**Texte à lire:**
◇ ◇ ◇ ◇ ◇

Dans l’étrange suite d’incidens qui, en dehors de sa volonté, dirigeaient sa vie, son âme mystique se plut à admirer les desseins mystérieux d’une providence bienveillante : elle l’avait mis de la façon la plus imprévue en un poste où, à donner des conseils dédaignés par le gouvernement, il avait acquis un grand prestige sur le peuple : elle ne voulait pas qu’il perdît dans la défense d’une régence condamnée cette puissance, destinée sans doute à un meilleur emploi. Il se résolut donc à accepter l’inertie qui lui était imposée, à devenir spectateur d’événemens où il n’avait plus d’action, et à attendre, sans devancer son destin par aucune initiative, l’heure d’un rôle nouveau et de devoirs encore ignorés.


III

Dès sept heures du soir Paris savait le désastre. Dans cette multitude depuis deux jours enfiévrée par l’attente, la nouvelle tomba comme l’eau dans une chaudière surchauffée à vide : la douleur et la colère firent explosion.

◇ ◇ ◇ ◇ ◇

**Consignes de l'exercice:**
a: Indiquez, d'après le texte, à partir de quelle heure Paris connaissait le désastre.
b: Énumérez toutes les choses auxquelles il « se résolut donc » selon le texte.
Le listing qui suit n'a aucun lien avec le texte.

**Section des données:**
◇ ◇ ◇ ◇ ◇

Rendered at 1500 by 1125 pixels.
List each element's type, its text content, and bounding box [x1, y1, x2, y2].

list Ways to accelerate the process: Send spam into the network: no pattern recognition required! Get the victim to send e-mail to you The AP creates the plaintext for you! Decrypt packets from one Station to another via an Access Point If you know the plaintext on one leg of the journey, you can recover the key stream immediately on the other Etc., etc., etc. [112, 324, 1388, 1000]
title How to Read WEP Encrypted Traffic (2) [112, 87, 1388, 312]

◇ ◇ ◇ ◇ ◇

**Corrigé de l'exercice:**
a: Dès sept heures du soir.

b:
- accepter l'inertie qui lui était imposée
- devenir spectateur d'événemens où il n'avait plus d'action
- attendre, sans devancer son destin par aucune initiative, l'heure d'un rôle nouveau et de devoirs encore ignorés